═════ TEXT TO READ

Cataclysm Patch 4.2 introduced several undocumented changes to the reputation system in Warcraft. Some were quite welcome: city tabards now worked in Burning Crusade dungeons, allowing alts going from 60-70 to keep gaining home city reputation while running LFR. Others were less welcome: dungeon bosses gave less reputation in general.

The biggest change for battleground enthusiasts, however, was in Arathi Basin and the reputation awards for the League of Arathor and the Defilers.

  • Before 4.2, you got 100 reputation per win (10 reputation per 160 resources).
  • After 4.2, you get 60 reputation per win (10 reputation per 260 resources).

Yes, that’s a 40% nerf, and is before guild perks or Diplomacy bonuses are factored in.

Exalted with any faction requires 42,000 reputation points. To get Exalted with the Arathi Basin factions before 4.2, this required, in the best case, 420 wins. More realistically, that’s probably around 600 games, as you still gain experience from losing as long as you get some resources on the board.

After the 4.2 changes – and as this has never been confirmed as a bug, we have to assume that it was a deliberate change – Exalted requires 700 wins, or probably around 1,000 games total.

One thousand matches to Exalted. At 20 minutes a game, that’s 13.9 days /played in Arathi Basin.

Warsong Gulch isn’t really any better, but it didn’t change during 4.2. It’s been bad for a while. At 35 rep per flag capture, you’re looking at 1200 flag caps, or a minimum of 400 three cap games. Since you can win with a single flag cap, and can lose without any flag caps, you’re more likely looking at 600-700 matches to Exalted.

Does this seem like good design?

CONTENT THAT GETS PROGRESSIVELY HARDER

The 4.2 Arathi Basin reputation nerf is actually not the first time that PvP reputation has been nerfed – these reputations used to be far, far easier to grind, and the Justicar/Conqueror titles (Exalted in Warsong Gulch, Arathi Basin, and Alterac Valley) were much more in reach.

Back in the old days, Marks of Honor – remember those? – could be turned in to the appropriate quartermaster for reputation (3 Marks for 50 rep), shortening the grind considerably. Before Wrath of the Lich King, you needed far fewer victories to reach Exalted:

  • Warsong Gulch: 273 wins
  • Arathi Basin: 280 wins
  • Alterac Valley: 70 wins

Let that sink in a bit. Getting to Exalted takes 127 more WSG and 420 more AB victories than it did now than it did in Burning Crusade. That’s victories – I figure you’ll have to play 30-40% more games total to do it. If you’re in a guild with the reputation perk when you start and all the way through, you can shave 10% off.

══════════
═════ SUPPLIED INFORMATION

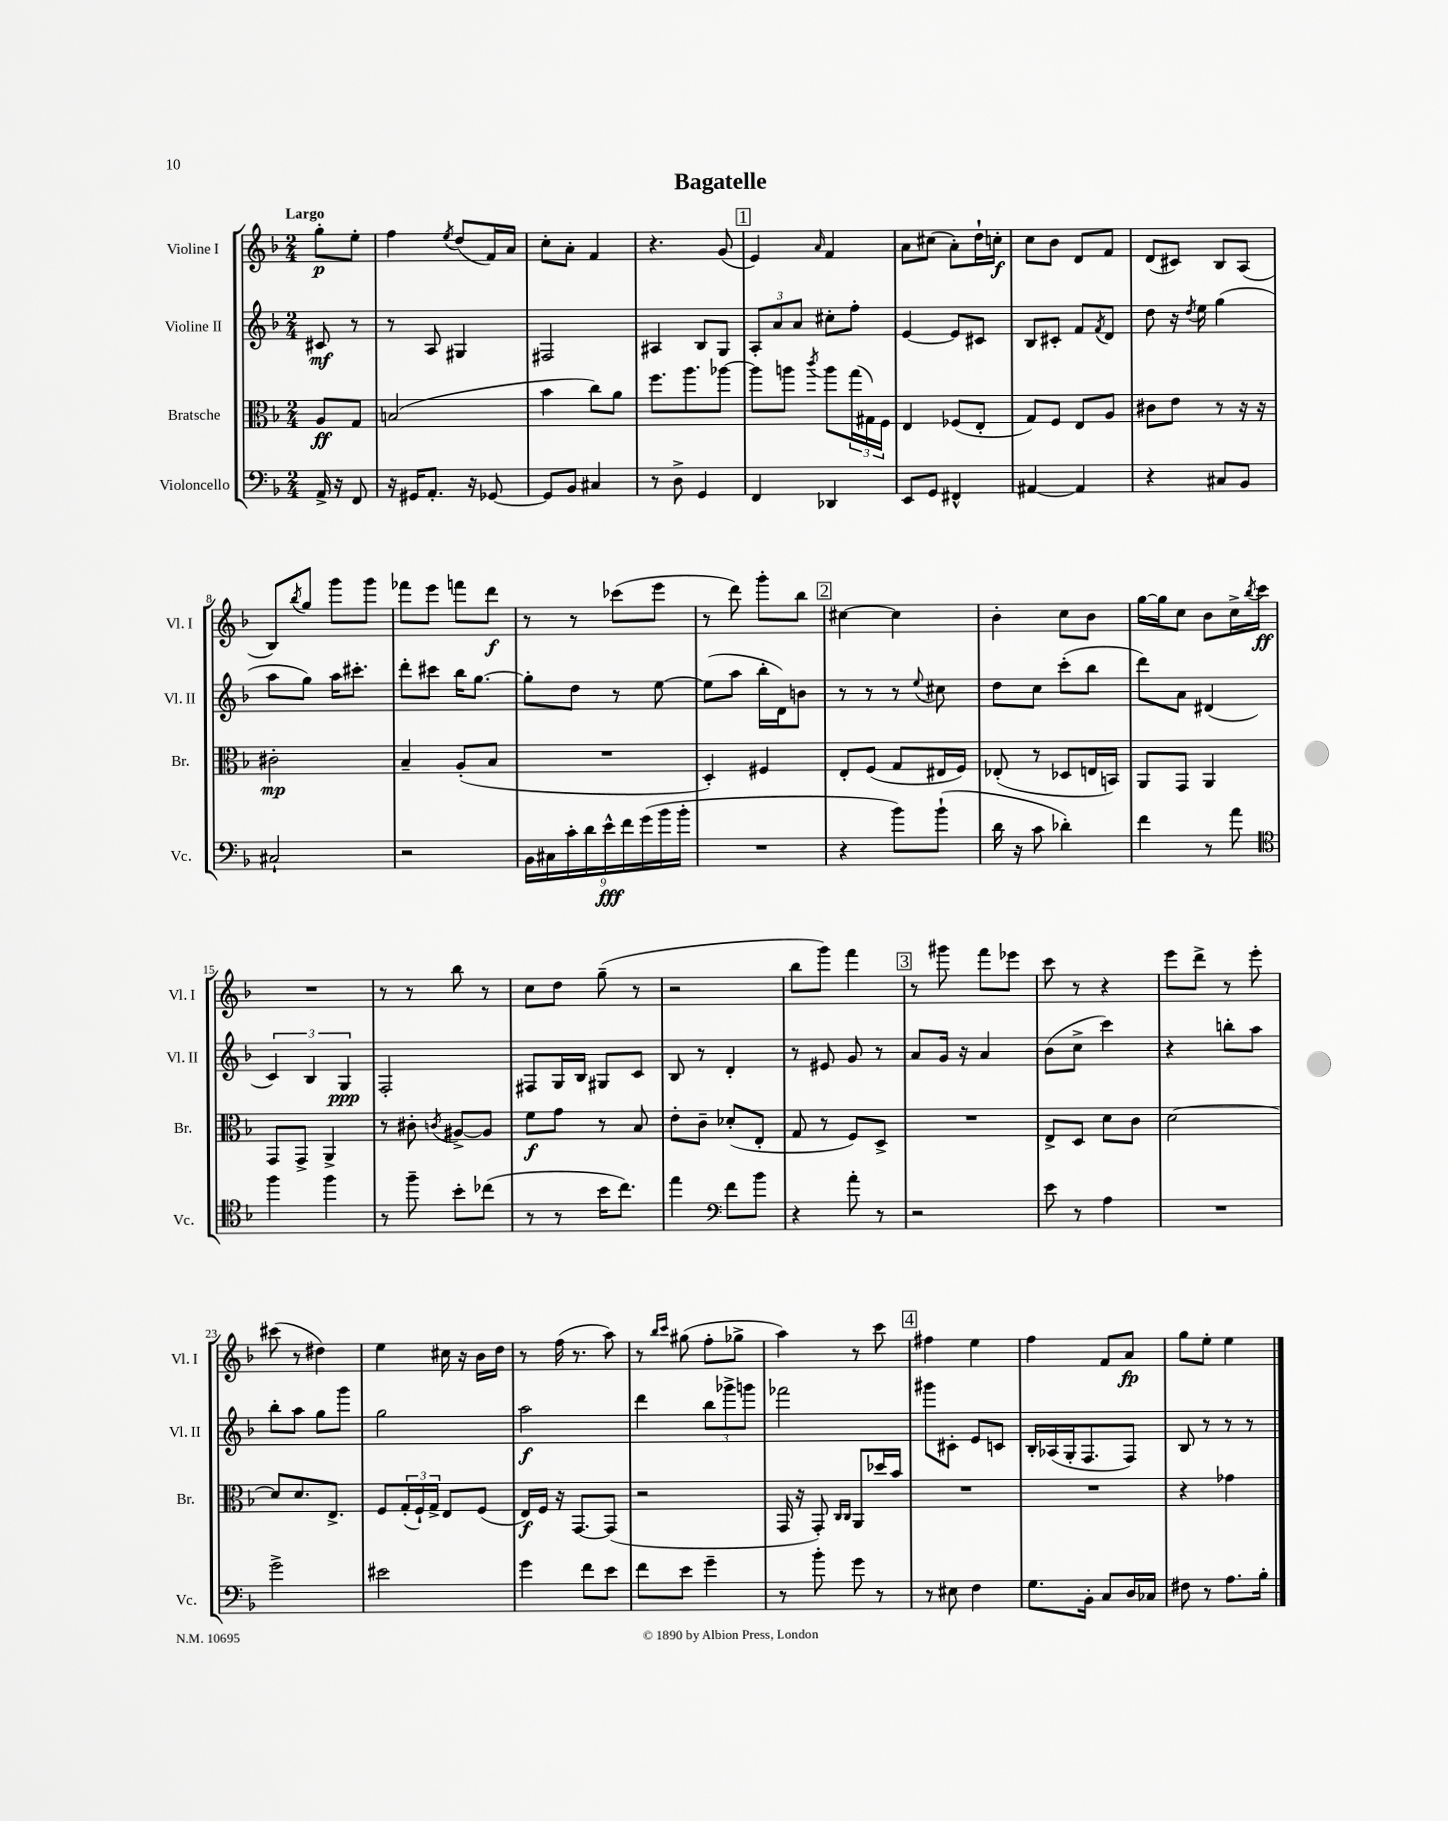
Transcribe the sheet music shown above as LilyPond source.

══════════

**STATED PROBLEM 1:** Condense the paragraph of the piece on Warcraft battleground reputation that begins "Warsong Gulch isn't really any better" into a short bulleted list that keeps its main figures.
**STATED PROBLEM 2:** Carry on the piece on Warcraft battleground reputation from the point where it stops.

**REPLY 1:**
- Warsong Gulch reputation did not change in Patch 4.2, but it has been slow to earn for a while.
- Each flag capture gives 35 reputation, so Exalted takes 1,200 flag captures.
- That comes to at least 400 three-capture games.
- A match can be won with a single capture and lost with none, so reaching Exalted more likely takes 600–700 matches.

**REPLY 2:**
No analysis would be complete without looking at some of the other changes that have taken place to these battlegrounds:

  • Warsong Gulch now has a timer, which limits the amount of time each battle can take, so 40 mins – 1 hour long matches are no longer the norm. Unfortunately, this timer also means that each victory can be earned with a single cap, making the rep gain wildly variable. It’s pretty much a wash.
  • Arathi Basin was reduced from 2000 resources to 1600, which means each victory awards fewer reputation points. The rate of gain, however, has remained unchanged before 4.2.

The resource gain reduction in Arathi Basin is partly responsible for the increase in the number of games required to play to get to Exalted. The rate of reward wasn’t substantially modified until 4.2, though, so while we can say that it’s not quite as bad as the numbers say, it’s still bad.

It’s still about a thousand games to Exalted with the League of Arathor and the Defilers.

I guess they’re really hard to impress.

IMPROVING REPUTATION IN BATTLEGROUNDS

This is what content that gets progressively harder looks like. And it’s honestly not all that much fun. If you started playing in 2005, this was difficult but doable. If you’re starting now, in 2012, this is brutal.

Is this a good game design? Is it good to have a goal like this, one that is so far out there that you really have to focus on a single character for years to get it?

Yes, for years. Let’s say you are a relatively casual player and can play 3-4 AB battles a night (2 hours with queue times). You better keep up that pace for 286 days.

Nothing but Arathi Basin. No Arena. No PvE.

Just AB. BS, LM, ST. No, go GM. LM inc 3. Go Farm. GO FARM. BS going. BS gone.

I’ve played about 300 Arathi Basins across my different characters in the past 3 years. Cynwise has the Veteran achievement there. I know the place pretty darn well at this point, and I haven’t even scratched the reputation post. She’s 9796/12000 Honored. Yikes.

I don’t mean for it to sound like I’m complaining, because at this point I’ve totally given up on this as a reasonable goal for me. I’m not getting it. It’s not worth it to me.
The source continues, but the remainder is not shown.